Sexe, argent et psychothérapie

Eyes Wide Shut (Stanley Kubrick)

Tiré d’une histoire vraie…

Jacques M. est employé comme agent de propreté à la municipalité d’Annecy. Au milieu des années 90, alors qu’il est âgé de 50 ans, Jacques M. décide de changer d’activité professionnelle : il sera psychothérapeute.

Sans formation spécifique ni diplôme en poche (il a arrêté sa scolarité au collège), Jacques franchit donc le pas, il pose sa plaque et ouvre officiellement son cabinet de psychothérapie en 1996. Il en profite même pour rajouter une corde à son arc en s’autoproclamant également psychanalyste. A cette époque, Jacques M. profite d'un vide juridique sur l’usage des titres de psychothérapeute et de psychanalyste. L’ouverture de son cabinet n’a alors rien d'illégal.

L’affaire marche bien. Le cabinet ne désemplit pas et Jacques se fait beaucoup d'argent. Une de ses astuces est de dire à ses patients qu’une thérapie n’est efficace que si chaque membre de la famille vient consulter. Son succès est tel qu’il monte même une structure de formation en psychothérapie. Jacques M. est un ambitieux.

Malheureusement, cette superbe ascension commerciale s’arrête net en 2009 lorsque les associations d’aide aux victimes découvrent l’envers du décor : entre 2007 et 2010, Jacques M. aurait en effet "prescrit" à une centaine de ses patients des rapports sexuels adultères non protégés et des pratiques sadomasochistes. Il aurait même mis ses patients en contact pour réaliser ces orgies, auxquelles il aurait lui-même parfois participé (selon Le Parisien, une des victimes aurait eu comme prescription de coucher avec 10 hommes par jour). Selon l'ADFI (Association de Défense des Familles et de l’Individu victimes de sectes), l’homme aurait également "induit de faux souvenir d'inceste chez ses victimes, provoquant des dommages collatéraux dans les familles (…) (cité par 20 minutes) ».

Le 21 octobre dernier débutait en Savoie le procès opposant Jacques M. à 17 de ses anciens patients. Ces derniers ont décidé de se porter partie civile pour abus de faiblesse.

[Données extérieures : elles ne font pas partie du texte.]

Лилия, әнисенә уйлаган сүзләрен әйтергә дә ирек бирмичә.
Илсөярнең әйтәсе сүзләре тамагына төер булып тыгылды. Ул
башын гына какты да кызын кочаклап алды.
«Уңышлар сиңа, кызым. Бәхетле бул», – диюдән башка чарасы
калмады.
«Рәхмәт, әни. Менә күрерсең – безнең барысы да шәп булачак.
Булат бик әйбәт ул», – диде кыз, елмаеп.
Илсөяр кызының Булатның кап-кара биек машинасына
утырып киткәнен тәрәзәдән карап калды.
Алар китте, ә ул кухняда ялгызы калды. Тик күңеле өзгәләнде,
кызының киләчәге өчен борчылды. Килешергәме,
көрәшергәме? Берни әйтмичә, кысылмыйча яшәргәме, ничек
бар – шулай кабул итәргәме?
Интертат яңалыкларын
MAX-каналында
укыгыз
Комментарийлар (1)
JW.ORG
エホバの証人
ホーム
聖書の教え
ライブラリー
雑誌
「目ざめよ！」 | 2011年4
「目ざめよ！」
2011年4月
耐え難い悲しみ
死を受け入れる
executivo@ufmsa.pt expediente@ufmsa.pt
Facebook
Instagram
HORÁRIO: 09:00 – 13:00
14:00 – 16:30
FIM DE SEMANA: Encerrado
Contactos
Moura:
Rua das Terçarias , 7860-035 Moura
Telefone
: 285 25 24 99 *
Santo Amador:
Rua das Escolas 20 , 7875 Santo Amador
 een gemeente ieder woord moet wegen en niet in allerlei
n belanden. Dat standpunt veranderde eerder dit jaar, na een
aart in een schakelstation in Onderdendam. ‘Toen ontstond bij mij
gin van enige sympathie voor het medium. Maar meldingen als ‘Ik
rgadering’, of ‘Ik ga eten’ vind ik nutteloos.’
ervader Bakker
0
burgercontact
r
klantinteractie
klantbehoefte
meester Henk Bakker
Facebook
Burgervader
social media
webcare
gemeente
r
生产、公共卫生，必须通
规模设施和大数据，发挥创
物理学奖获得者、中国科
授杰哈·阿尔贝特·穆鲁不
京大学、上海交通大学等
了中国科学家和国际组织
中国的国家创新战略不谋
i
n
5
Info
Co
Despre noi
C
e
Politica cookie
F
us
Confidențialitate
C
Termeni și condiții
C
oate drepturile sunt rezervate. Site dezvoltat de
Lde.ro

Législation actuelle sur l’usage des titres de psychothérapeute et de psychanalyste 

En attendant la décision de justice, voici un rappel de la législation actuelle sur l’utilisation des titres de psychothérapeute et de psychanalyste en France.

Depuis le 20 mai 2010, un décret prévoit que les professionnels voulant utiliser le titre de psychothérapeute doivent s’inscrire obligatoirement sur un registre national. Cette inscription n’est possible que pour les médecins ou les universitaires en psychologie de niveau Master. Les psychanalystes peuvent également utiliser le titre de psychothérapeute, mais ils doivent justifier d'une formation supplémentaire (200 heures de formation exigée en psychopathologie clinique ainsi que 2 mois de stage).

Les professionnels qui, comme Jacques M., ont débuté leur pratique à l’époque où l’utilisation du titre de psychothérapeute n’était pas règlementée, peuvent néanmoins obtenir une dérogation. Ils doivent cependant justifier d'au moins cinq ans de pratique de la psychothérapie, même s’ils ne remplissent pas les conditions de formation et de diplôme prévues désormais. Mais cette dérogation ne peut être accordée qu’après un avis favorable émis par les Agences Régionales de Santé.

Concernant l’usage du titre de psychanalyste en France, il ne bénéficie encore d'aucun encadrement légal, contrairement à toutes les autres professions en santé mentale (en comparaison, le titre de psychologue est reconnu et protégé par l'Etat depuis 1985). Cela signifie qu'en France, n'importe qui peut encore légalement exercer en tant que psychanalyste sans diplôme, ni formation, ni expériences spécifiques. Les patients peuvent néanmoins trouver un psychanalyste dont le nom est enregistré dans les annuaires des associations.

Jacques M. risque jusqu'à cinq ans de prison et 750.000 euros d'amende. Si une telle histoire devait se reproduire aujourd’hui, la peine encourue serait donc certainement plus lourde.